5. D'une part, il résulte de ces dispositions qu'il revient à l'assemblée délibérante de chaque collectivité territoriale de fixer elle-même la nature, les conditions d'attribution et le taux moyen des indemnités bénéficiant aux fonctionnaires de la collectivité, sans que le régime ainsi institué puisse être plus favorable que celui dont bénéficient les fonctionnaires de l'Etat d'un grade et d'un corps équivalents au grade et au cadre d'emplois de ces fonctionnaires territoriaux et sans que la collectivité soit tenue de faire bénéficier ses fonctionnaires de régimes indemnitaires identiques à ceux des fonctionnaires de l'Etat. D'autre part, les dispositions de l'article 88 de la loi du 11 janvier 1984 modifiée par la loi du 20 avril 2016 prévoient que les collectivités territoriales, qui souhaitent mettre en œuvre un régime indemnitaire lié aux fonctions lorsque les services de l'Etat servant de référence bénéficient d'une indemnité servie en deux parts, le fassent en décomposant l'indemnité en deux parts, l'une tenant compte des conditions d'exercice des fonctions et l'autre de l'engagement professionnel des agents. Les collectivités territoriales qui décident de mettre en place un tel régime demeurent libres de fixer les plafonds applicables à chacune des parts, sous la réserve que leur somme ne dépasse pas le plafond global des primes accordées aux agents de l'Etat servant de référence, et de déterminer les critères d'attribution des primes correspondant à chacune de ces parts.

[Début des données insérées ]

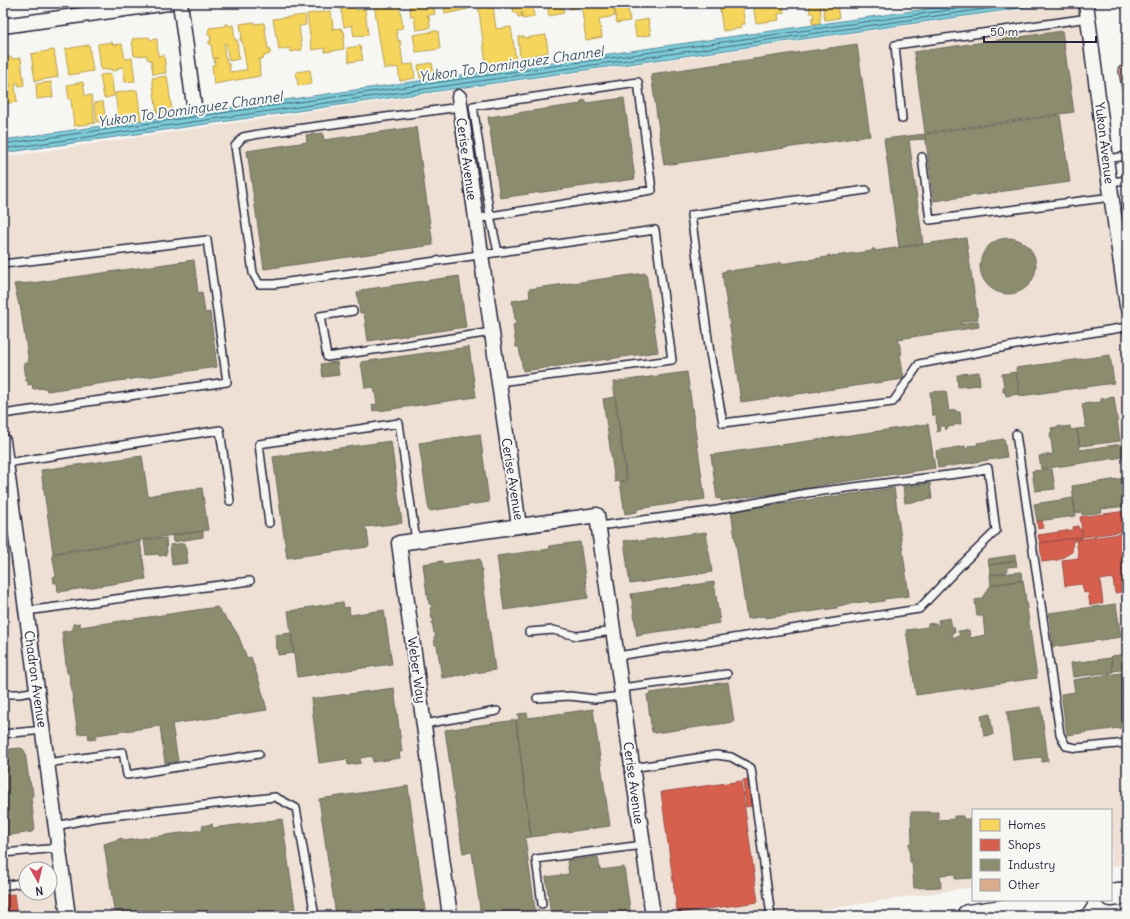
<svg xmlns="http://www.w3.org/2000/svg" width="1130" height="919" viewBox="0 0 1130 919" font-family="Delius,sans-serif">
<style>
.built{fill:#eee0d4;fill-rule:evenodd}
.water{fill:#7dcdd9;stroke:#59899a}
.homes{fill:#f6d55c;stroke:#b69f52}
.shops{fill:#d6604d;stroke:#a04d48}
.industry{fill:#8c8c6e;stroke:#6c6c5f}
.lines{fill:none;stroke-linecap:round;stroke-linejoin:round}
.shore{stroke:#46667a;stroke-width:1}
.building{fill:#dcab8e;stroke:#22223b}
.service-casing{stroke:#22223b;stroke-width:10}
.minor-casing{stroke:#22223b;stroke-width:17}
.primary-casing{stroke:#22223b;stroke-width:25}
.service{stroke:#f6f6f2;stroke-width:7}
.minor{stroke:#f6f6f2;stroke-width:14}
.primary{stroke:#f6f6f2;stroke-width:22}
.labels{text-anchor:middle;stroke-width:4;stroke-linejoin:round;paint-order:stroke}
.street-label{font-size:13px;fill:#22223b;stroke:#f6f6f2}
.water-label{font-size:14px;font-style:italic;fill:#3d556a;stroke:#f6f6f2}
</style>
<rect width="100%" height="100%" fill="#f6f6f2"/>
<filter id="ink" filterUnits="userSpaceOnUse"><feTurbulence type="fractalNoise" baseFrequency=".025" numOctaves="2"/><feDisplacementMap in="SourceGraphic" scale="8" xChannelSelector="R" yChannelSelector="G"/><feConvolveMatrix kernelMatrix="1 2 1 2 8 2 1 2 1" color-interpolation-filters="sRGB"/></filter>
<g filter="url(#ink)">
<!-- built -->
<path class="built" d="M1067 3 1089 18 1127 306V864L1111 867V810H973V887L781 916H3V157L457 90ZM26 869H50V893H26Z"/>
<!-- water -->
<path class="water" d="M969 3H1056L3 153V140Z"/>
<!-- homes -->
<path class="homes" d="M383 3H399L403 28 396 29 398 41 400 40 403 65 413 64 415 78 400 81 398 67 384 69 374 4Z
M409 3H433L435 14 427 15V17L429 16 430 26 429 28 416 30 414 16 411 17Z
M444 3H468V9L445 14Z
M478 3H502L498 4V5L493 6 496 29 511 27 516 60 486 64Z
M512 3H532L534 17 523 19 522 12H521L522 17H518L517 13H514Z
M547 3H562L564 13 549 16Z
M569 3H578L579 7 570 9Z
M581 3H613L615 16 599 19 602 37 586 40Z
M614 3H627L630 21 617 23Z
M719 3H733L734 6H742L745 24H741V28L723 31Z
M753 3H783L784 13 778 14 779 20 756 23Z
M809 3H820L821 17 818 18H820V23L812 24V18H814L813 13H810Z
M822 3H839L837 4 839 18 825 20Z
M355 7 356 10 365 9 368 35 354 36 352 25 344 27 341 9Z
M331 11 333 28 331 29 341 28 342 31H344L345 38 343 39 344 49 325 52V48L312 50 307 14Z
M305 15 306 25 299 26 302 50 290 52V48L279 50 277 36H276L273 19Z
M648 19 651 35 636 37 634 22Z
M254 22V24L264 23 268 49 270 48V54L264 56V58L259 59 260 76 214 84 212 65H215L214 59 218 58H213L211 44H209V41H211L210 35H208L209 28 226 26V24H228L229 26 233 25 235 40H237L239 59 229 61 226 43 224 44 225 57H226L227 64H229L230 72 244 70H247L242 40 240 41V38H242L240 24Z
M430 31H438L440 49 416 52 413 35 431 32Z
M546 35 548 53 533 55V56L520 57 518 37 524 36V38Z
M149 37 150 40 157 39 158 56 164 55 166 73 153 74 151 60 147 59V55L134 56 132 39Z
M112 42 113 45 122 44 125 59 132 58 135 81 125 82 123 67 117 68 118 70 112 71 111 69 101 70 98 44Z
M89 45 93 71 69 75 65 49Z
M360 46 363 60 349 62 347 48Z
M54 50 58 77 35 81 31 54Z
M11 57 12 59 21 58 24 85 19 86 18 82 16 83V85L15 86 17 102 3 104V87L11 86 10 84 3 85V58Z
M432 63 434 76 420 78 418 65Z
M310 70 312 84 298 86 296 72Z
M111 74 114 96 104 98 100 75Z
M167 76 172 111 157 113 152 78Z
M51 82 53 97 37 99 36 84Z
M83 82 85 96 91 95 95 123 74 126 71 99H69L67 85Z
M137 90 141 120 119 123 115 93Z
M103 102 106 121 97 122 94 103Z"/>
<!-- shops -->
<path class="shops" d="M1127 511V533L1126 531 1083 537 1080 517Z
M1042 520 1043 528 1038 529 1037 521Z
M1078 526 1079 529H1081L1082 537 1040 543 1038 535 1073 530V527Z
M1127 533V591L1115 593 1113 578 1100 580 1103 603 1090 605 1088 592 1084 593 1082 584 1065 586 1062 560 1079 558 1076 540Z
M1082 537V539L1073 541 1072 552 1058 560 1042 562 1040 543Z
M748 779 752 806 746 807 743 780Z
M741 781 758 902 679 913 677 910 661 792Z
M14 894 17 916H3V895Z"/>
<!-- industry -->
<path class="industry" d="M1062 31 1074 112 925 133 914 52Z
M857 44 870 136 664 165 651 74Z
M624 98 635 179 500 198 488 117 581 104V101L586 100V103Z
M1060 115 1070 182 934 201 925 134Z
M416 127 433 245 264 269 247 151 307 142 306 135 323 133 324 140Z
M925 134 926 139 909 140 923 244 899 247 884 139Z
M966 238 978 319 961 322V324L978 321 979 327 898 339 902 354H900L904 379 741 402 722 272 726 271V270L729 269V271L756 267 755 266 759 265V267L778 264V262H780V264L827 257V256L830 255V257L834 255V256L872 251V249H875V251Z
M980 266a28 28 0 1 1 56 0a28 28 0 1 1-56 0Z
M194 260 198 293 202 292 205 313 210 312 217 367 47 391 46 388 33 389 32 384 28 385V381H26L24 363H29L20 305H19L14 284 32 283Z
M646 273 658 352 523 371 519 347H516L513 325 516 324 512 301 530 298 529 289Z
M459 276 466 327 368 341 364 313H360L357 293 361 292V290Z
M469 347 476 397 378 411V410L373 411 372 405 377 404 374 387 365 388 361 362Z
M1110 355 1114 383 1020 396 1016 368Z
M337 362 339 375 323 377 321 364Z
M687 372 705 499 637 509V512L625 514 620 482 627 481 613 382Z
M979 372 980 385 958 387 957 375H961V374Z
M1016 372 1019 394 1006 396 1005 392H1003V387H1004L1002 374Z
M946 391 949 412 950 411 956 410V412H960L961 424 954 425V426L947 427V429L946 430 945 426H941L939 427 940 431 937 432 936 415H932L930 392Z
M615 397 626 480 615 482 603 399Z
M1114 397 1120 441 1080 446 1077 429 1086 428 1082 404 1101 402V399Z
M928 424 935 468 815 486V488L721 501V498L717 499 711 455Z
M1062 426V431H1064L1063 427 1070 426 1071 430 1077 429 1080 450 1122 444 1124 457 1041 469 1039 456 1053 454 1050 433 1052 432 1051 428Z
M480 434 489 502 429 511 419 443Z
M1004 439 1007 457 938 468 936 451 965 446V449H968V446L978 445 977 443Z
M391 441 402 523 365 527 366 530H367L369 546 368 547 287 558 273 457Z
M142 456 148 496 174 491 202 488 208 530 53 553 41 470Z
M1052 469 1055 489 1035 491 1032 471Z
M1125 478 1127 506 1101 509 1102 512 1082 515V512L1075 513 1072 486Z
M930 483 932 499 905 503 903 487Z
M894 488 909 596 884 599V601L869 603V601L837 606V608L765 618V616L747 619 731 511Z
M1073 498 1076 516 1037 521 1034 504Z
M203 531V537L173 542 172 535Z
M706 532 712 572 630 584 624 541 638 539 639 541Z
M166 538 167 553H165L166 555 159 556V554L146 555 144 540Z
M140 541 146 579 58 592 57 583H54L53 577 56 576 52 554Z
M580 542 588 598 504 610 497 556 550 549 549 546Z
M185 543 188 563 172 565 170 545Z
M1015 555 1016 561 989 565 988 559Z
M480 559 495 670 442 678 437 645H435L434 637H436L435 633H434L432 622H434L433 619H432L430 608H432L431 604H429L428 596H430V594L427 595 423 564 442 561V564Z
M1016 561 1017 566 1007 567V572L991 575 989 565Z
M1021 572 1022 581 991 585 990 575Z
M1023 580 1037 678 916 695 906 630 928 627V624L936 623 937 626H939L938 620 950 618 952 627H954L955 632H952L953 640H954V637L960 636 958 631 969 630 970 638 985 635 983 616H977L975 600 981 599 991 585Z
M714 582 720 623 642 634V635L637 636 631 594Z
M343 602 344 608 349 607 350 615 384 610 392 664 297 677 288 611 305 609V608Z
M1116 604 1121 637 1053 647 1049 613Z
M217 607 231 624 238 635 247 658 251 657 260 684 267 710 172 724 178 761 165 763 160 726 96 735V739L89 740 88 733 78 734 69 673H67L62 632 73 630V624L80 623V627Z
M291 633 294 653 278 655 275 635Z
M1127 654V669L1113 671 1111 656Z
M1111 658 1113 672 1073 677 1071 663Z
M1127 672V727L1067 735 1061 694 1075 692 1073 680Z
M728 682 734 722 655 733V732H652L647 695 650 694V693Z
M394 688 402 752H399L400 758 373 762 372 756 360 758 361 763 348 765 347 759 319 763 311 699Z
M1041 707 1048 761 1042 762V757L1013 760 1007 712Z
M593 709 610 826 531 837 516 720 519 719 518 714 527 713 528 718Z
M990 714 993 735 984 736 981 716Z
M516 720 531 837 525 838 536 916H481L472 852 463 853 462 848 445 730Z
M20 748 23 749 25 752 29 780 32 787 33 795 31 798 35 829 32 832 3 836V750Z
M408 786 426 916H336L319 799Z
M911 812H938V820L954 819V816H963V819H973V878L955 879V874L940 875 941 887 914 888 912 862H910L909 843H912Z
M282 819 296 916H115L104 844 122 838 123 841 203 830 202 826 212 824 213 828Z
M598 857 600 870 624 867 631 916H551L546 877 569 874 567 861Z"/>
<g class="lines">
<!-- shore -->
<path class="shore" d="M3 144 956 9 959 7 960 3
M3 149 1027 3"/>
</g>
<!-- building -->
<path class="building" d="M1124 66V69L1127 68V90L1122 91 1118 67Z"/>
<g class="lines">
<!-- service casing -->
<g class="service-casing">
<path id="service" d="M638 82 652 190 490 216 473 106Z
M460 107 259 134 243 137 235 146 253 273 259 284H274L655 230 672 360 498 382
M902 119 895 45 1089 18
M922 157 930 220 1112 197
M1106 159 1127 156
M1110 182 1127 180
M866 190 691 215 710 353 723 423 893 402 919 364 1027 343 1127 327
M476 219 490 216 498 252
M3 264 207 240 227 382 3 414
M353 311 320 316 327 357 492 332
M1016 434 1060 734 1066 746 1077 748 1127 743
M6 463 220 430 230 501
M269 523 259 444 399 423 416 541
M599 526 717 510 807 493 972 472 988 468 996 531 959 567 919 609 617 656
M26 611 250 581
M529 632 553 630 577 636 613 631
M621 688 727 674
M3 694H19L37 691
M537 698 570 696 595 699 622 696
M424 724 497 711
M3 734 43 730
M47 763 123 752 127 775 259 754
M632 768 716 755 731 757 751 768 771 916
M56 826 94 818 275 797 296 808 315 916
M3 853 59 848
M50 879 62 877
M3 886 26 882
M542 904 536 859 643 845"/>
</g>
<!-- minor casing -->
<g class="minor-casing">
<path id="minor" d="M180 3 194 105
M1086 3 1106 159 1127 306
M3 26 168 3
M459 97 519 526
M3 441 68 916
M450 916 399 543 597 515 653 916"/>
</g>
<!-- primary casing -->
<g class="primary-casing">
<path id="primary" d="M1111 895 1127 893
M968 916 1076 900"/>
</g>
<!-- service -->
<use href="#service" class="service"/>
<!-- minor -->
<use href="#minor" class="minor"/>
<!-- primary -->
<use href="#primary" class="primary"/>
</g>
</g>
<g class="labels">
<!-- street labels -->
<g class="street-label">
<text transform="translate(1105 143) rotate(83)" y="5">Yukon Avenue</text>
<text transform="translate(467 159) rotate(82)" y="5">Cerise Avenue</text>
<text transform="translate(513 479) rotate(81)" y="5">Cerise Avenue</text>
<text transform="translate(417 670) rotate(82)" y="5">Weber Way</text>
<text transform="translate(36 679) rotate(82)" y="5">Chadron Avenue</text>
<text transform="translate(634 783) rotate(82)" y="5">Cerise Avenue</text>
</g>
<!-- water labels -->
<g class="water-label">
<text transform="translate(511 64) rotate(-8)" y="5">Yukon To Dominguez Channel</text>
<text transform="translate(190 109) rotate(-8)" y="5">Yukon To Dominguez Channel</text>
</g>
</g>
<!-- margin -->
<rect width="1130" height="919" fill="none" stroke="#f6f6f2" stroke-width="16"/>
<rect x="8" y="8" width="1114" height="903" fill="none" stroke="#22223b" stroke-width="1.5" filter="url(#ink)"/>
<!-- legend -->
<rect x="972" y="809" width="140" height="92" fill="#f6f6f2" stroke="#a1a1a9"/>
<rect x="980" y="819" width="20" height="12" fill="#f6d55c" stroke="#a1a1a9"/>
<text x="1008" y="829" font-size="12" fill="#22223b">Homes</text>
<rect x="980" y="839" width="20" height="12" fill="#d6604d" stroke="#a1a1a9"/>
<text x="1008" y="849" font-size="12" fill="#22223b">Shops</text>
<rect x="980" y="859" width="20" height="12" fill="#8c8c6e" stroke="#a1a1a9"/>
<text x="1008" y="869" font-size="12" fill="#22223b">Industry</text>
<rect x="980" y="879" width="20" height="12" fill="#dcab8e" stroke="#a1a1a9"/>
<text x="1008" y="889" font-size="12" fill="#22223b">Other</text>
<!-- north arrow -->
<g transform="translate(38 881) rotate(172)"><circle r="19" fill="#f6f6f2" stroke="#a1a1a9"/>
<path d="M0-3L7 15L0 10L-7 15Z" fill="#d1495b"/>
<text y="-6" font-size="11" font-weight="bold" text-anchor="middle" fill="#22223b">N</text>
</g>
<!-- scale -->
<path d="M984 36v6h112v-6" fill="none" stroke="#22223b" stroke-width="2"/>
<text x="990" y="36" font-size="12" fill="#22223b" stroke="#f6f6f2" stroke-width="3" paint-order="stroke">50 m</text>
</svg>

6. Il ressort des termes de la délibération du 16 novembre 2018 que le conseil municipal de Villiers le Bel a instauré un régime indemnitaire tenant compte des fonctions, des sujétions, de l'expertise et de l'engagement professionnel (RIFSEEP) des agents de la commune comportant, d'une part, une indemnité de fonction, de sujétions et d'expertise et, d'autre part, un complément indemnitaire annuel tenant compte de l'engagement professionnel, de la valeur de l'agent et de sa manière de servir. La délibération litigieuse a décidé que pour chacun des groupes de fonctions existant dans la commune, le plafond de ce complément serait fixé à un euro.

7. En limitant à un euro le plafond du complément indemnitaire annuel, la délibération litigieuse a méconnu les dispositions précitées aux termes desquelles ce complément doit être versé en fonction de l'appréciation de l'engagement professionnel des agents suivant des critères définis par la commune. Par suite, le préfet du Val-d'Oise est fondé à demander l'annulation de la délibération du 16 novembre 2018, laquelle revêt un caractère indivisible.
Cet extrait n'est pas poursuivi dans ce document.